The last possibility is, of course, Bluetooth, which is one of the most common methods at the moment, since it is very simple to operate. But at the moment, a number of models even offer both traditional wireless and Bluetooth, for increased compatibility, which is very much appreciated. In all cases, you have to make sure that the battery used is suitable for you, whether it is a rechargeable battery or a micro-USB cable (and therefore a long-lasting battery) which generally offers better autonomy. Logitech has the best potential on this point, in my opinion.



This is important, as problems with these products are often related to tracking and click buttons, which tend to occur in the first year of the product, if not sometimes in the first few months. As we have seen in this selection, some manufacturers present 3 years and even 5 years on some of their models.
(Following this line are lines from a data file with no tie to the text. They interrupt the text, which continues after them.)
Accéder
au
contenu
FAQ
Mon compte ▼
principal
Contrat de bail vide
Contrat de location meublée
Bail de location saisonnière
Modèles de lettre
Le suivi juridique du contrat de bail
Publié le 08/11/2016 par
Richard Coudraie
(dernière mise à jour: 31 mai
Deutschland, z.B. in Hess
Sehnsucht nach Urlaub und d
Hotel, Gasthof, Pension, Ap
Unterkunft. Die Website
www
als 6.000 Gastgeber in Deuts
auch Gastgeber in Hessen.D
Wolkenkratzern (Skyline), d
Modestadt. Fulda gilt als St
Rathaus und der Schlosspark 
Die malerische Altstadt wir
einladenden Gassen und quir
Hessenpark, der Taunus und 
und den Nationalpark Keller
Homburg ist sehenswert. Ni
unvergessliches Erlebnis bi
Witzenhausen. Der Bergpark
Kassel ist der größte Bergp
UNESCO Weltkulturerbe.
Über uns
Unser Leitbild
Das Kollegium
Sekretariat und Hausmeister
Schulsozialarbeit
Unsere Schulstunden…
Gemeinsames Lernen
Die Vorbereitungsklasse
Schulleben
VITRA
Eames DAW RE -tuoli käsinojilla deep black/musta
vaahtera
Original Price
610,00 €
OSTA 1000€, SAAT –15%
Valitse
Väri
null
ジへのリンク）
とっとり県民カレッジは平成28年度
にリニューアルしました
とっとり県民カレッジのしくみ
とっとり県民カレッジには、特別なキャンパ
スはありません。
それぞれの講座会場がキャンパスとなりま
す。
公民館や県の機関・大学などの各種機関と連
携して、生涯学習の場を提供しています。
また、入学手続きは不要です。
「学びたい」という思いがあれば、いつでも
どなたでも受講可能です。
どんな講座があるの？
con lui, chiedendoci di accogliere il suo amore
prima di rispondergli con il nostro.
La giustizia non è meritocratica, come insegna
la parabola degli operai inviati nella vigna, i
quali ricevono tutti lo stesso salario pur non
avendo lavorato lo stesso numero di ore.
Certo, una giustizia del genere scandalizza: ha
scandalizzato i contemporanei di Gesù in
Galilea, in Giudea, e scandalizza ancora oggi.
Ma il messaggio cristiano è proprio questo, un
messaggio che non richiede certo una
Unfortunately, as we have also seen, some imported devices, such as the Elecom also presented in our selection, only offer one month warranty, which I find detestable and very bad sign from a serious manufacturer. Nevertheless, you know this when you buy the product, especially when, of course, a mid-range model costs as little as 20 or 30 euros. In any case, this is a criterion to be closely watched in order to avoid unpleasant surprises in case of problems encountered in the first two years of use.